Het hof houdt bij de strafoplegging ten nadele van de verdachte rekening met een hem betreffend uittreksel uit de justitiële documentatie van 7 maart 2011, waaruit blijkt dat verdachte eerder onherroepelijk is veroordeeld ter zake van andersoortige strafbare feiten.
Doordat verdachte niet ter zitting van het hof is verschenen is er bij het hof weinig bekend over de persoonlijke omstandigheden van verdachte, zodat het hof daarmee geen rekening kan houden.
Gelet op het voorgaande acht het hof in beginsel - uit het oogpunt van normhandhaving en ter vergelding van het door de verdachte begane delict - een onvoorwaardelijke gevangenisstraf, zoals door de advocaat-generaal gevorderd, passend en geboden. Het hof ziet echter in het tijdsverloop en in het feit dat verdachte - blijkens het eerder genoemde uittreksel - nadien niet meer met justitie in aanraking is geweest aanleiding hiervan in het voordeel van verdachte af te wijken.
Het hof zal derhalve aan verdachte een voorwaardelijke gevangenisstraf en een onvoorwaardelijke werkstraf, beide van na te melden duur opleggen.

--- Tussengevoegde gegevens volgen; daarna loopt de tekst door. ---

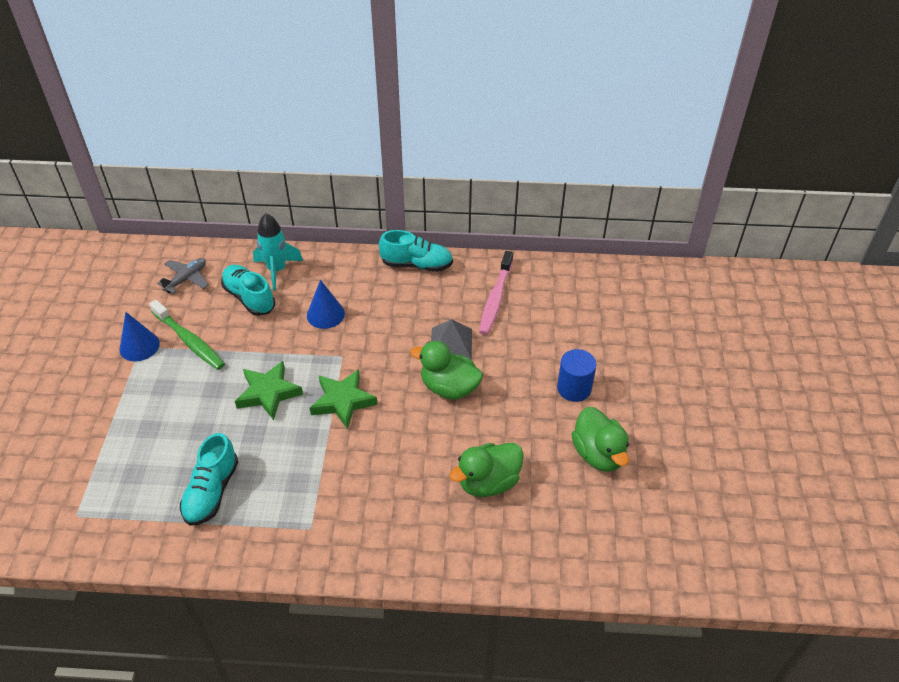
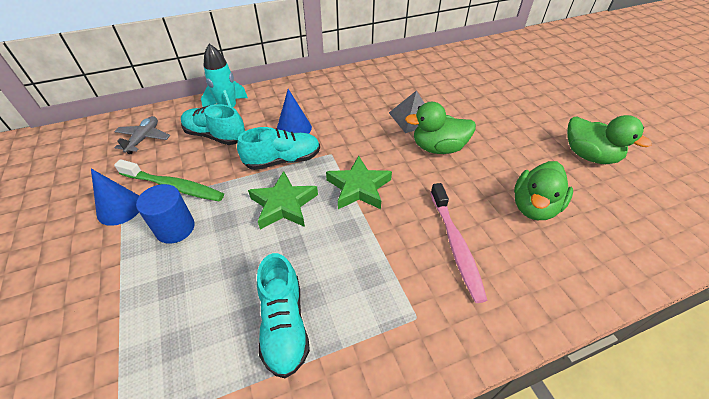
camera: 25 degrees left, 0 degrees up
turquoise shoe [379,230,453,272] -> turquoise shoe moved to [237,127,320,170]
pink toothbrush [479,251,513,335] -> pink toothbrush moved to [430,183,487,303]
blue cylinder [557,349,596,402] -> blue cylinder moved to [136,184,195,244]

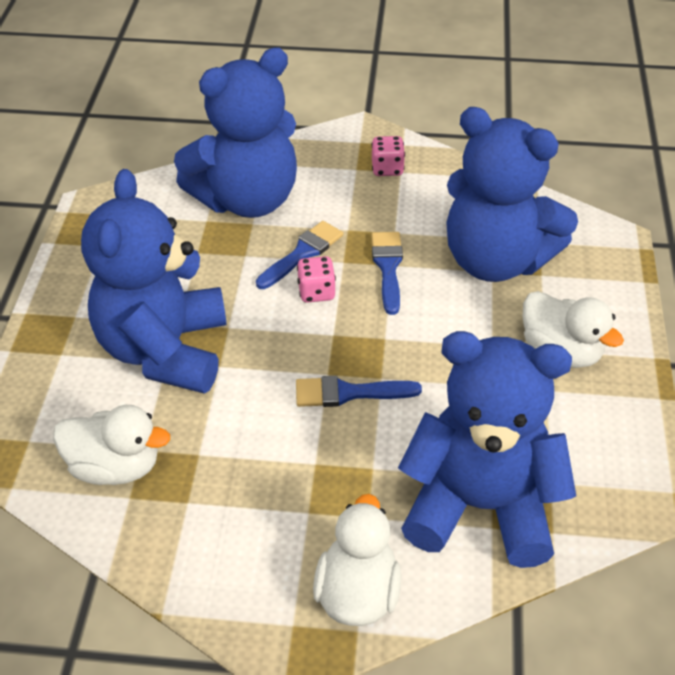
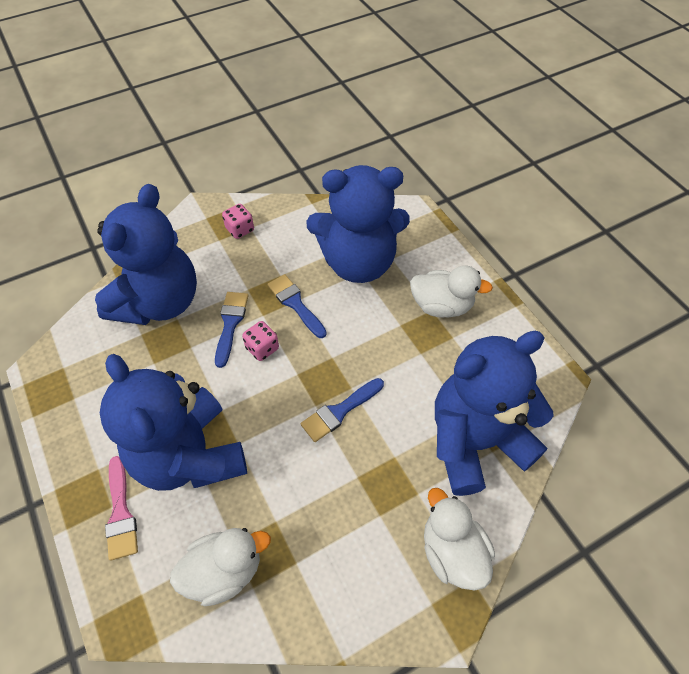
camera: 35 degrees left, 10 degrees up
none -> pink brush [105,456,138,561]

Toepasselijke wettelijke voorschriften
Het hof heeft gelet op de artikelen 14a, 14b, 14c, 22c, 22d en 245 van het Wetboek van Strafrecht.
Deze voorschriften zijn toegepast, zoals zij golden ten tijde van het bewezenverklaarde.
Vernietigt het vonnis waarvan beroep en doet opnieuw recht:
Verklaart zoals hiervoor overwogen bewezen dat verdachte het primair tenlastegelegde heeft begaan.
Verklaart niet bewezen hetgeen verdachte meer of anders is tenlastegelegd dan hierboven is bewezenverklaard en spreekt verdachte daarvan vrij.
Verklaart het primair bewezenverklaarde strafbaar, kwalificeert dit als hiervoor vermeld en verklaart verdachte strafbaar.
Veroordeelt de verdachte tot een gevangenisstraf voor de duur van 4 (vier) maanden.
Bepaalt dat de gevangenisstraf niet ten uitvoer zal worden gelegd, tenzij de rechter later anders mocht gelasten omdat de verdachte zich voor het einde van een proeftijd van 2 (twee) jaren aan een strafbaar feit heeft schuldig gemaakt.
Veroordeelt de verdachte tot een werkstraf voor de duur van 180 (honderdtachtig) uren, indien niet naar behoren verricht te vervangen door hechtenis.
Bepaalt dat de tijd die door de verdachte vóór de tenuitvoerlegging van deze uitspraak in enig in artikel 27, eerste lid, of artikel 27a Sr bedoelde vorm van voorarrest is doorgebracht, bij de uitvoering van de opgelegde taakstraf in mindering zal worden gebracht, volgens de maatstaf van twee uren taakstraf per in voorarrest doorgebrachte dag, voor zover die tijd niet reeds op een andere straf in mindering is gebracht.
Aldus gewezen door
mr. K. Lahuis, voorzitter,
mr. J. Hielkema en mr. G.J. Niezink, raadsheren,
in tegenwoordigheid van H. Pool, griffier,
en op 16 mei 2011 ter openbare terechtzitting uitgesproken.
Mr. Lahuis en mr. Niezink, beiden voornoemd, zijn buiten staat dit arrest mede te ondertekenen.